From the record before us, it is clear that the zoning amendment passed by the City of Jasper was instigated by neighboring landowners who opposed Mrs. Martin's proposed building project. These same landowners were successful in obtaining a TRO and preliminary injunction preventing Mrs. Martin from actual construction for over four months, during which time there was no valid ordinance which such construction would have violated. When a procedurally sound ordinance was finally passed, the permanent injunction was issued.

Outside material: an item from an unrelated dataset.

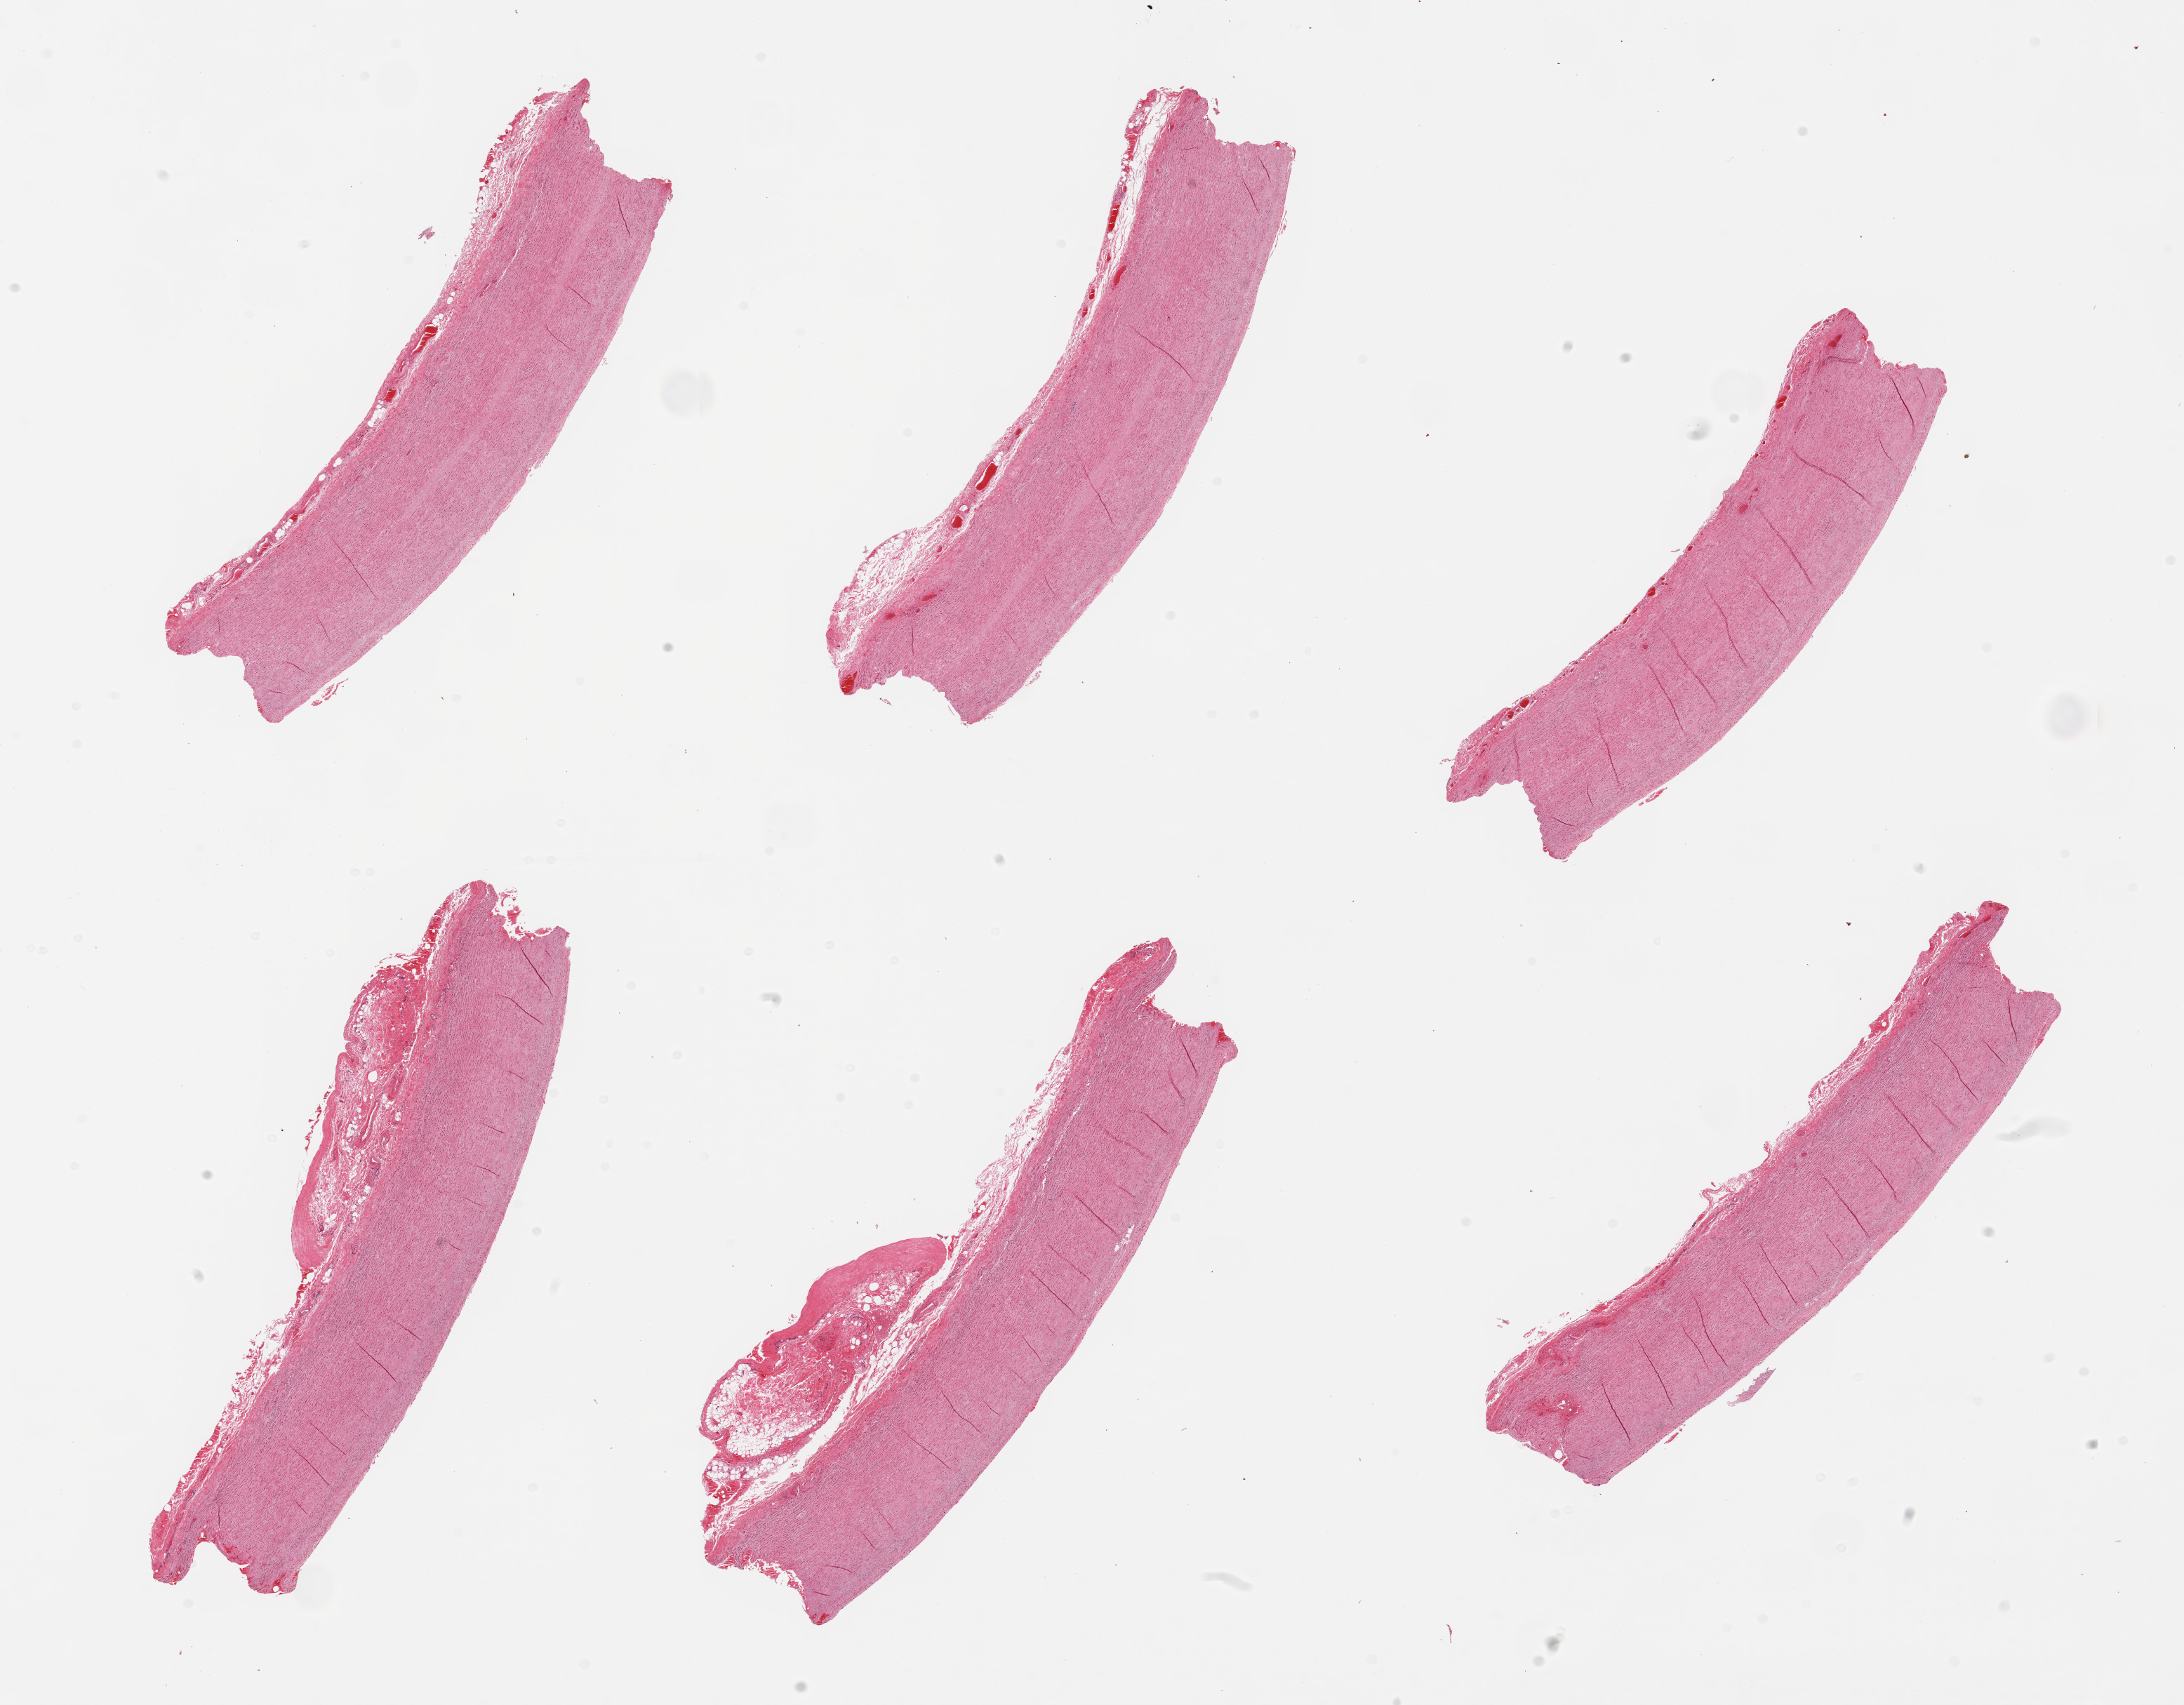
Whole-slide image, haematoxylin and eosin stain, shown as a low-resolution overview of the whole scanned area (about 24.6 x 19.2 mm), PAXgene-fixed, paraffin-embedded tissue, sampled site (target tissue): aorta, donor tissue sample. Donor: male.
Reviewer comment on this tissue sample: 6 pieces; no plaques; periaortic fibrofatty tissue in 2.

Exhibits entered into evidence show clearly that where the original R-4 district had been a transitional zone between B-2 (general business) and R-2 (single-family residential) zones, the new R-2 district creates an island restricted to single family dwellings, bordered on two sides by areas zoned for business (B-2) and on two sides by areas allowing multi-family dwellings (R-4). On one side there is a strip only one block long remaining zoned R-4, separating the new R-2 district from a pre-existing R-2 district. Also, there is evidence that a great many pre-existing structures within the new district were rendered non-conforming by the change in zoning classification. It is clear from this evidence that the new classification is not consistent with the land use pattern of the area. The attempts by the plaintiffs to show a substantial relationship of the zoning amendment to public health, safety, morals and general welfare amounted to speculative testimony by the plaintiffs that a seven-unit complex might cause traffic problems or parking problems, and general overcrowding of an old, quiet neighborhood. The plaintiffs introduced no documentary studies or expert witnesses to indicate that there was any factual basis to these fears. The mayor testified that to his knowledge no studies were made as to the effect on traffic, traffic patterns, or the general safety and welfare of the community by the rezoning of the property. The Chairman of the Planning Commission testified that in his opinion the change of zoning would in no way affect the public safety, health or morals of the community, and that the Planning Commission had recommended the change in zoning simply to satisfy Mr. O'Rear.

As often stated by this Court, the decree of a trial court in a case presented ore tenus carries with it a presumption of correctness and will not be disturbed unless palpably wrong. Farm Country Homes, Inc. v. Rigsby, 404 So. 2d 573 (Ala.1981). In reviewing the record of this case, however, we find that this presumption of correctness has been overcome, and we reverse and remand to the lower court for further proceedings not inconsistent with this opinion.